David Milch’s formidably researched Western TV classic was a show I’d never ever seen so I took great pleasure drinking in its’ flavours and palette at the end of 2017. I recall when released the tabloid newspapers were forever reporting the controversy of the colourful industrial language. While the language is indeed profane and sometimes enough to make a football referee blush it is the stand-out element of the scripts. Because Deadwood is one of the most brilliantly written shows I’ve seen; and while the dialogue is clearly anachronistic it feels paradoxically authentic. Throughout the thirty-six episodes the monologues sing from the screen as a litany of character actors drawl and deliver words of filth, comedy and great tragedy. At times the dialogue is so dense it reaches sonorous Shakespearean heights.

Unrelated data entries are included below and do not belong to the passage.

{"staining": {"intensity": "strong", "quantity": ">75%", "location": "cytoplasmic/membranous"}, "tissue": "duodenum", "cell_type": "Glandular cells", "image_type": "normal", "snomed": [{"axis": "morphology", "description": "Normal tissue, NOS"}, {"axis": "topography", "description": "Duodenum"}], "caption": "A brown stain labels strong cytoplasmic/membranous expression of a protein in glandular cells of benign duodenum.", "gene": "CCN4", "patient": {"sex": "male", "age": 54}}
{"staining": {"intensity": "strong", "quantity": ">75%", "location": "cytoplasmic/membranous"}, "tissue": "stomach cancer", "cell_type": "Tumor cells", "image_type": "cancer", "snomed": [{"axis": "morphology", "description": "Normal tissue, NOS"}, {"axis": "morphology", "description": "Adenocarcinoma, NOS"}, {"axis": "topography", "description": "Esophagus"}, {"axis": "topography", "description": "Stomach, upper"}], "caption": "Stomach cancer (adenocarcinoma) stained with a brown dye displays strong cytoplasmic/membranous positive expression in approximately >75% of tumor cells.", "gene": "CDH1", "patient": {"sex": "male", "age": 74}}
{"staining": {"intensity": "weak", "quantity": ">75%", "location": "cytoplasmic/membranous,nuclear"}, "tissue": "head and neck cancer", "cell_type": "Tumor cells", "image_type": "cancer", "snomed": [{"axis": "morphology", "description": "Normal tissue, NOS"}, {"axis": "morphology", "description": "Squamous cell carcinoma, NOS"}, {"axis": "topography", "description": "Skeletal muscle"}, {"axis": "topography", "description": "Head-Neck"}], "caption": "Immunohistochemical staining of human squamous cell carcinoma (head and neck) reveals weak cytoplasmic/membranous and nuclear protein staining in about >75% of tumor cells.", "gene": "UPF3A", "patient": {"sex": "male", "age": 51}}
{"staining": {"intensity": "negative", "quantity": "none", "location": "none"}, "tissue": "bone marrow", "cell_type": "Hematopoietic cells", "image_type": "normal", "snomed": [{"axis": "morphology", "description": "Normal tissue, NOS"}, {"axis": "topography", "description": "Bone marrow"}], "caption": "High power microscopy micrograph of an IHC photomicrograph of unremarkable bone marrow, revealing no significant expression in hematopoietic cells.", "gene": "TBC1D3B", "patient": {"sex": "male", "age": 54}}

The narratives of each season feature characters based on real people from history (Calamity Jane, Wild Bill Hickok, Al Swearengen, Seth Bullock et al); all presented via a daily slice of mining camp life through an incredible ensemble cast. There are no heroes to hang our desires on but rather a rag-tag clan of flawed human beings presented as: killers, cowards, thugs, addicts, prostitutes, card sharks, immigrants, gold-diggers, crooked politicians and morally dubious law representatives. The amazing cast, led with frightening acting acumen by: Ian McShane, Timothy Olyphant, Molly Parker, John Hawkes, Robin Weigert, Brian Cox and Powers Boothe spit words as weapons, while the glint of gold drives humanity, creating a hard-bitten early representation of the American dream.
Here the early realms of civilization and society are shown to be full of issues relating to: race, capitalism, prostitution, misogyny, violence, politics, and immigration. Thankfully, things have changed now and we live in a near-perfect society with no problems today. NOT! Deadwood may represent a series of distant Wild West memories but its’ grizzled and bloody vision of humanity is just as valid today. The streets of society now may have pavement and tarmac and skyscrapers but they are still besmirched with blood and greed and alas that will never change.